(Materials provided Opens)

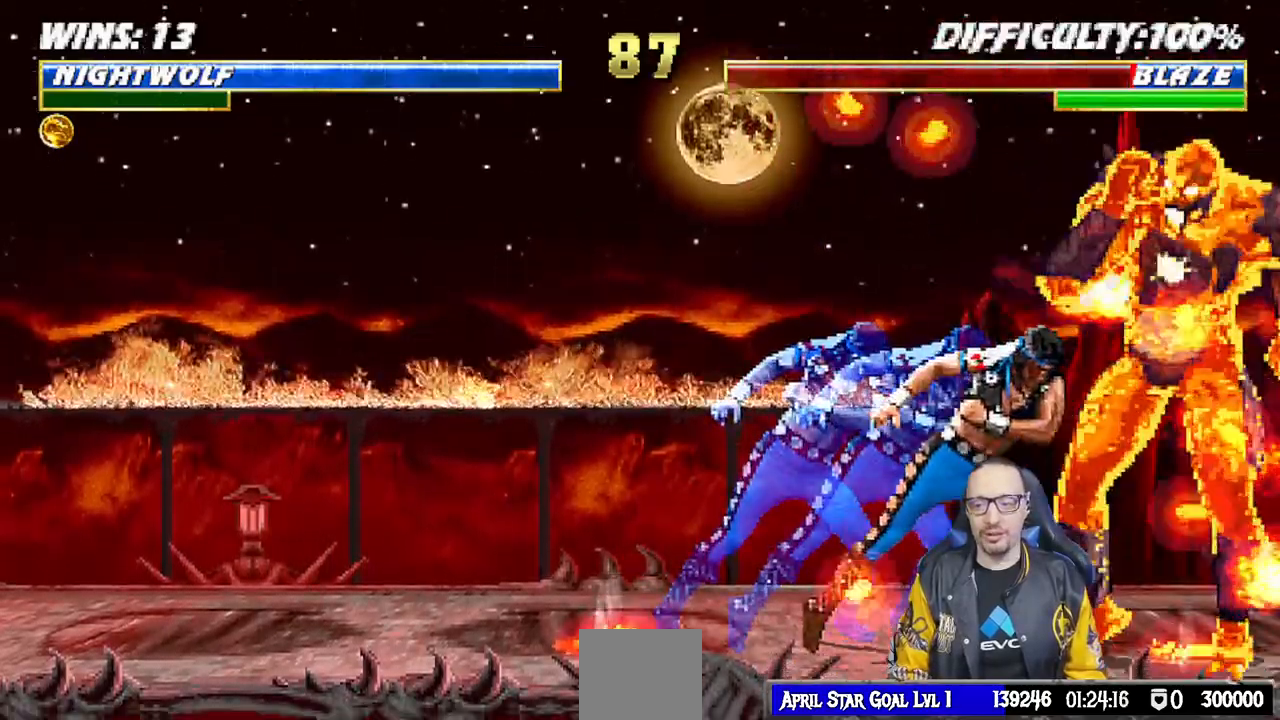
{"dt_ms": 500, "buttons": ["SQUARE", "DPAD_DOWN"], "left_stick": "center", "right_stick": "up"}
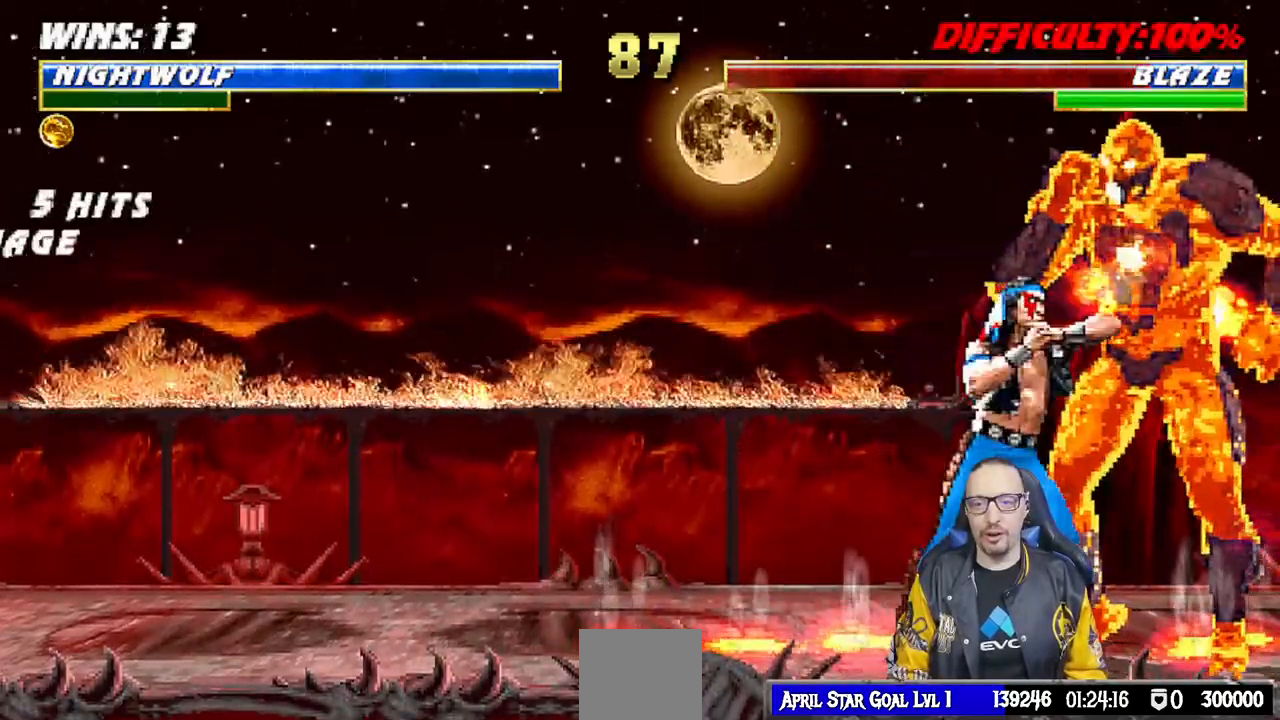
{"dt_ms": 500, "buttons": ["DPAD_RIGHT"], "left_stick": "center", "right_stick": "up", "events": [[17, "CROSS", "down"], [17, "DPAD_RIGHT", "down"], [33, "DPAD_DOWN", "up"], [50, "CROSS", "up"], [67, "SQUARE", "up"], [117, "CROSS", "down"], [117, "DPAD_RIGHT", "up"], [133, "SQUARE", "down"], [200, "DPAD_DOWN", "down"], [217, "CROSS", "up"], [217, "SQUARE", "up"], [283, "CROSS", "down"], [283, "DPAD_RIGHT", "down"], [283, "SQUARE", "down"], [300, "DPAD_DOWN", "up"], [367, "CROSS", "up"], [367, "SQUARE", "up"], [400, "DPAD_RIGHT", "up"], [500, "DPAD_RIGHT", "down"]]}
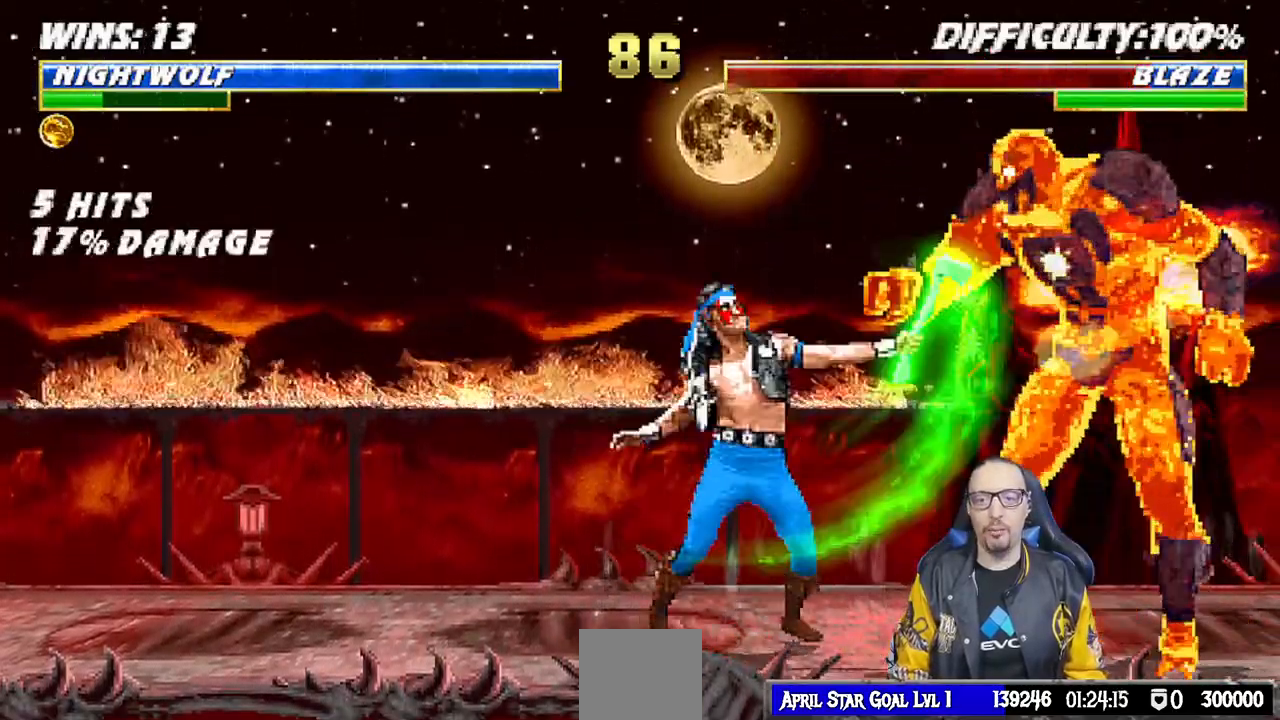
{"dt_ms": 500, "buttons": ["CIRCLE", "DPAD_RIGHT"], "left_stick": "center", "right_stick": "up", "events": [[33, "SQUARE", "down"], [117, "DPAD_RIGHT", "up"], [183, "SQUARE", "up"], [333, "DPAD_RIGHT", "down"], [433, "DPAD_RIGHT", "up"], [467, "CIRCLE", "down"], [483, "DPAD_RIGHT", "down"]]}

(Materials provided Closes)
(Materials provided Opens)

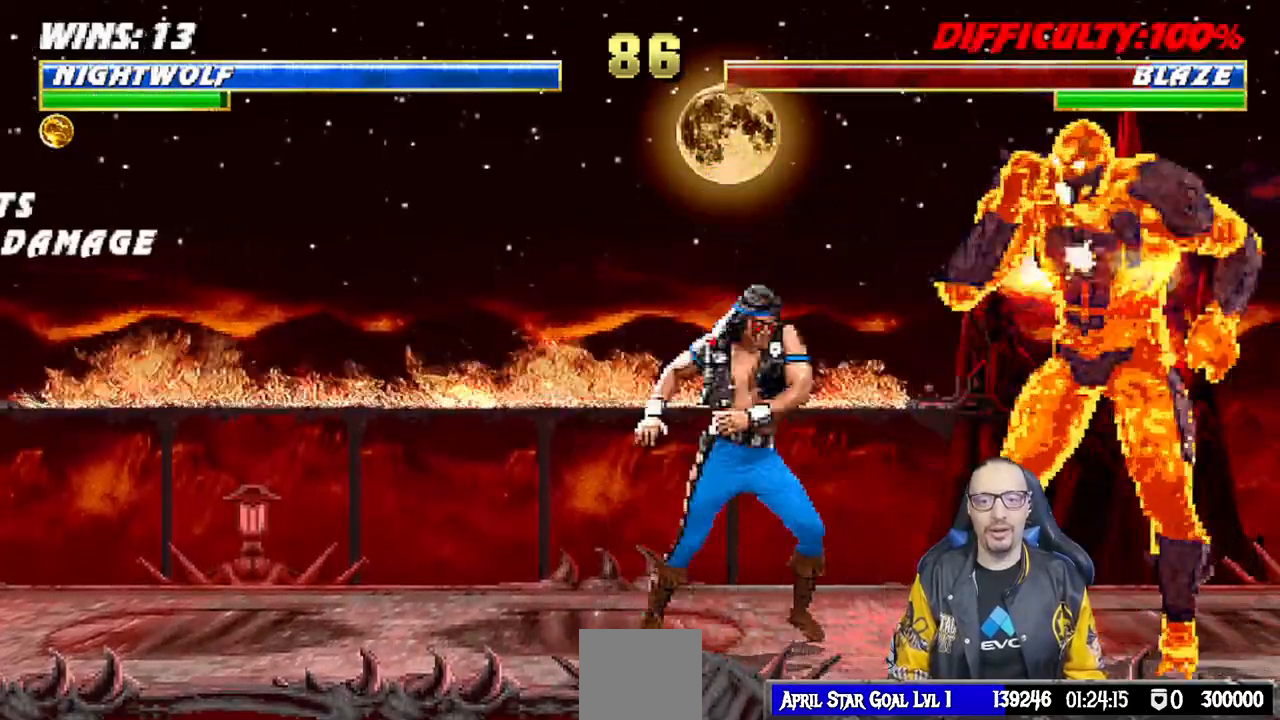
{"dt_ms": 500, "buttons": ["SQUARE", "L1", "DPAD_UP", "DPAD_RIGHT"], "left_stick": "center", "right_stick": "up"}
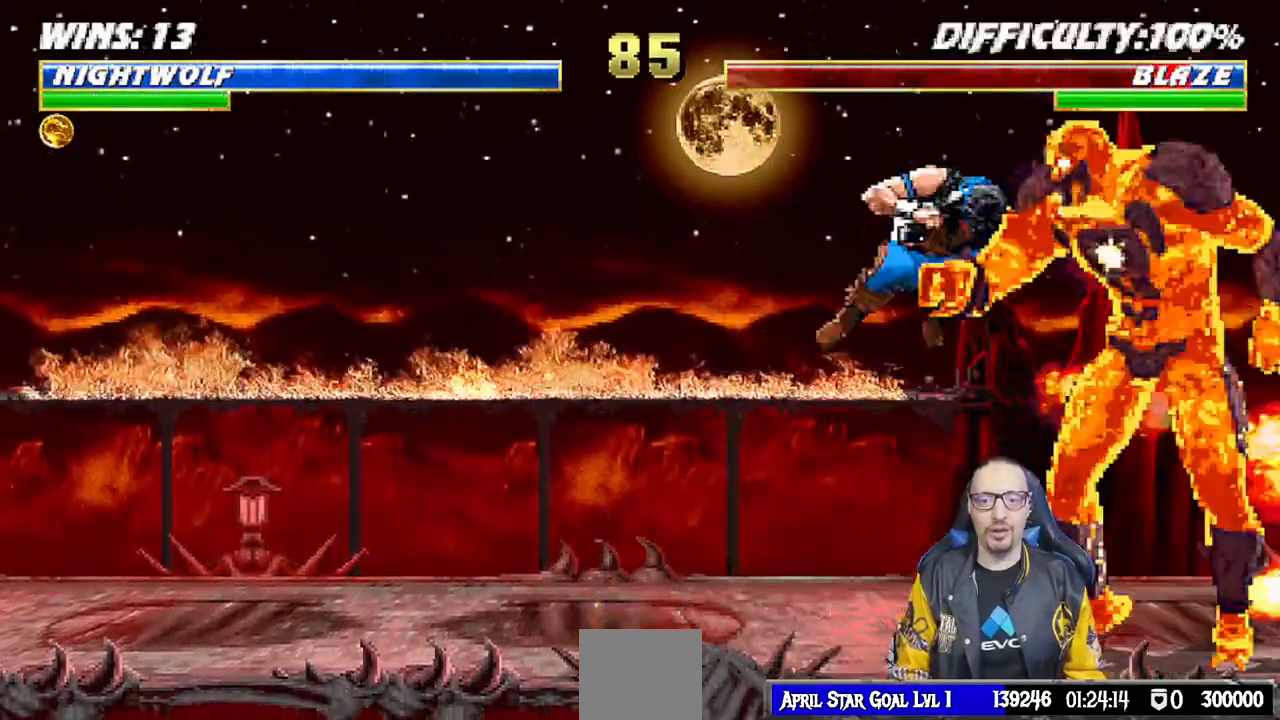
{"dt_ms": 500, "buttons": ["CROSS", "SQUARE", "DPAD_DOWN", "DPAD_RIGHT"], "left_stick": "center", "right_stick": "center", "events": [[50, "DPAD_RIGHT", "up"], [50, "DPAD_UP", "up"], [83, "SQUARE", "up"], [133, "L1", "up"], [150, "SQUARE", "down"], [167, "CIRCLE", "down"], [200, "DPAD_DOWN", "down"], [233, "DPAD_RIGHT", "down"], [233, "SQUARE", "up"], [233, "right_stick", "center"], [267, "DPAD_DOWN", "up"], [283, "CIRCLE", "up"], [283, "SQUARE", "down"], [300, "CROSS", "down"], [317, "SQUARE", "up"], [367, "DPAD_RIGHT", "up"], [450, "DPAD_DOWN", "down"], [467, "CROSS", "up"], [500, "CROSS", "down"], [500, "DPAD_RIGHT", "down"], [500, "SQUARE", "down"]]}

(Materials provided Closes)

§ Problem to work on: What lines in the listing include the string "CIRCLE"? Copy them out.

§ Your solution:
{"dt_ms": 500, "buttons": ["CIRCLE", "DPAD_RIGHT"], "left_stick": "center", "right_stick": "up", "events": [[33, "SQUARE", "down"], [117, "DPAD_RIGHT", "up"], [183, "SQUARE", "up"], [333, "DPAD_RIGHT", "down"], [433, "DPAD_RIGHT", "up"], [467, "CIRCLE", "down"], [483, "DPAD_RIGHT", "down"]]}
{"dt_ms": 500, "buttons": ["CROSS", "SQUARE", "DPAD_DOWN", "DPAD_RIGHT"], "left_stick": "center", "right_stick": "center", "events": [[50, "DPAD_RIGHT", "up"], [50, "DPAD_UP", "up"], [83, "SQUARE", "up"], [133, "L1", "up"], [150, "SQUARE", "down"], [167, "CIRCLE", "down"], [200, "DPAD_DOWN", "down"], [233, "DPAD_RIGHT", "down"], [233, "SQUARE", "up"], [233, "right_stick", "center"], [267, "DPAD_DOWN", "up"], [283, "CIRCLE", "up"], [283, "SQUARE", "down"], [300, "CROSS", "down"], [317, "SQUARE", "up"], [367, "DPAD_RIGHT", "up"], [450, "DPAD_DOWN", "down"], [467, "CROSS", "up"], [500, "CROSS", "down"], [500, "DPAD_RIGHT", "down"], [500, "SQUARE", "down"]]}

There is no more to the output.